Food For Thought: Komunikasi yang mandek

Komunikasinya mandek!

Saya pernah mengunjungi sebuah keluarga. Sudah lama mereka merindukan kunjungan keluarga yang routine dilakukan oleh pastor paroki. Keluarga ini juga tergolong setia dalam hidup menggereja. Dalam arti mereka selalu setia melakukan pelayanan-pelayanan bersama dalam hidup menggereja. Kehadiran saya untuk pertama kali ini di dalam keluarga ini menjadi kesempatan untuk mengenal lebih jauh aktivis gereja.

Pada kesempatan berbincang-berbincang satu sama lain, pasutri ini terbuka untuk saling mengoreksi satu sama lain. Mereka bertekad supaya kunjungan pastoral ini membuahkan sebuah relasi yang lebih baik lagi di dalam keluarga, baik bagi suami dan istri mau pun dengan anak-anak mereka. Sang istri mengaku sering membentak kedua anak mereka dan sering membadingkan anak sulung dan bungsu. Sang suami juga tidak ketinggalan bersaksi bahwa ia sering berteriak-teriak kalau kedua anak mereka malas atau tidak patuh. Saya mengingat bahwa kedua anak mereka baru berusia 5 dan 8 tahun. Bagaimana wajah kedua anak ini ketika ibu dan ayahnya represif? Sikap represif hanya membunuh karakter anak usia dini. Mereka kelihatan patuh tetapi sebenarnya bukan demikian. Mereka patuh karena takut!

Saya mendengar sharing pasutri ini dengan penuh perhatian. Pada akhirnya saya memberikan petunjuk-petunjuk praktis bagaimana mendidik anak-anak usia dini, tanpa harus membanding-bandingkan sulung dan bungsu dan berteriak dengan suara keras kepada mereka. Suasana kebersamaan di rumah itu diakhiri dengan doa dan makan bersama. Mereka berjanji untuk membaharui relasi mereka dengan kedua anak mereka.

Banyak kali kita lupa dan merasa biasa-biasa saja saja saat membandingkan anak-anak di rumah. Orang tua berteriak kepada anak-anak sama seperti mereka meneriaki orang dewasa. Anak-anak seharusnya bertumbuh dalam suasana penuh keharmonisan. Dengan demikian mereka belajar untuk bertumbuh menjadi pribadi yang sempurna. Ketika keluarga cenderung menjadi represif maka anak-anak juga akan belajar menjadi represif bagi orang lain. Mereka dapat melakukan kekerasan fisik dan verbal kepada semua orang.

Saya mengingat Paulo Coelho. Ia pernah berkata begini: “Jangan melawan orang yang tidak layak menjadi musuhmu”.

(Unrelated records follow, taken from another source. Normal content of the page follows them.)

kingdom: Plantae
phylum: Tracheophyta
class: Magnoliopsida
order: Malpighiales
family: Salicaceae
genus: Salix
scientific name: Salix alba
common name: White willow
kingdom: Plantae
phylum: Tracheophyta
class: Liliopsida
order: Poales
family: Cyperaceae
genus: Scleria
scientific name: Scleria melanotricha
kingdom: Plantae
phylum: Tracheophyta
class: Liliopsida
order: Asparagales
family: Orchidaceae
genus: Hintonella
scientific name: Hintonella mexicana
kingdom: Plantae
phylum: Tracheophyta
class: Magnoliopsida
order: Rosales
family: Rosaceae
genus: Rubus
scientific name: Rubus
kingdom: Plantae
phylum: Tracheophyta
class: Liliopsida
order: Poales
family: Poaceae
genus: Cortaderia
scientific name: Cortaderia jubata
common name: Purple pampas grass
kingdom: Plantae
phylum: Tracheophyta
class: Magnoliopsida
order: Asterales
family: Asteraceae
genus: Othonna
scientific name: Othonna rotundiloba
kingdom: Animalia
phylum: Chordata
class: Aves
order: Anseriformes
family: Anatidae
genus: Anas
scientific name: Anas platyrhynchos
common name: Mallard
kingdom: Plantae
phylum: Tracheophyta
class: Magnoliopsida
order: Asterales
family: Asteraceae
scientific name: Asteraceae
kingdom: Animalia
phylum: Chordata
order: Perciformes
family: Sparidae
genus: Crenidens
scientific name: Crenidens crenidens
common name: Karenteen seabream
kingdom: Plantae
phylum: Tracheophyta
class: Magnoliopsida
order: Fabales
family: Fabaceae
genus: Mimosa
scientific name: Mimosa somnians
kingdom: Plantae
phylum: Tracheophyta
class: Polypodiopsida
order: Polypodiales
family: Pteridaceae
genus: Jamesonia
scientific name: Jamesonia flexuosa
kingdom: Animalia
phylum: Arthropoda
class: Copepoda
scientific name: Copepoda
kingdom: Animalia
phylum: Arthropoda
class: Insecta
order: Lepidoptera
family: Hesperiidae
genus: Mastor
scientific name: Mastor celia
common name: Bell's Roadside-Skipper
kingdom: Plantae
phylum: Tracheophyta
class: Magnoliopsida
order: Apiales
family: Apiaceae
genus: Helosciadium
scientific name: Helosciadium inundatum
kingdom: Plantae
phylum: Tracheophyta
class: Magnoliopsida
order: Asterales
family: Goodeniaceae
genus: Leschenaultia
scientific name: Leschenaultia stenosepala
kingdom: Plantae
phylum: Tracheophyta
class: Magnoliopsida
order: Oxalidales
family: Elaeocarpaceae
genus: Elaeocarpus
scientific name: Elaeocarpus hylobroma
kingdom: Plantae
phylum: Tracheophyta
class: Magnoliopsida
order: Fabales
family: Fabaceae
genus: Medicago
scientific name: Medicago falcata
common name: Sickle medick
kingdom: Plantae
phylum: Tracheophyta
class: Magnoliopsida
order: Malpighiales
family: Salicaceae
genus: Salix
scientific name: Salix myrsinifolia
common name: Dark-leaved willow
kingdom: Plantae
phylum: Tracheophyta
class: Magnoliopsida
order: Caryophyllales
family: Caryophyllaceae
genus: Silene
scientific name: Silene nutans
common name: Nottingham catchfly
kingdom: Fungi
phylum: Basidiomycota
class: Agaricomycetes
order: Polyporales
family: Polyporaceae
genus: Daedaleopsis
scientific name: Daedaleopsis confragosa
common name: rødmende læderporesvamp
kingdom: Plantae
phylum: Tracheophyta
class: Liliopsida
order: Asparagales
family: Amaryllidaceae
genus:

Bagi saya perkataan Coelho ini sangat menguatkan hati banyak orang. Para suami atau para bapa sering melawan istri dan anak-anak yang sebanarnya tidak layak menjadi musuh. Teman saya pernah mengatakan bahwa kalau para laki mau melawan orang lain maka silakan lawanlah para laki-laki, jangan melawan perempuan dan anak-anak sebab martabat laki-lakimu akan menurun. Saya kira bukan hanya orang tua di rumah, para guru sebagai pendidik dan pembina di sekolah juga demikian. Berapa kekerasan verbal dan kekerasan fisik yang dilakukan di sekolah bagi anak-anak setiap hari? Para aparatur pemerintahan juga tidak malu-malu bersikap represif terhadap masyarakat. Kadang sesama ibu saling membentak satu sama lain di hadapan umum. Ini semua adalah contoh-contoh jenis komunikasi yang mandek.

Mari kita mengoreksi diri. Apakah kita sering bersikap frontal di dalam keluarga dan lingkungan kerja kita? Selidikilah batinmu dan transformasikan dirimu.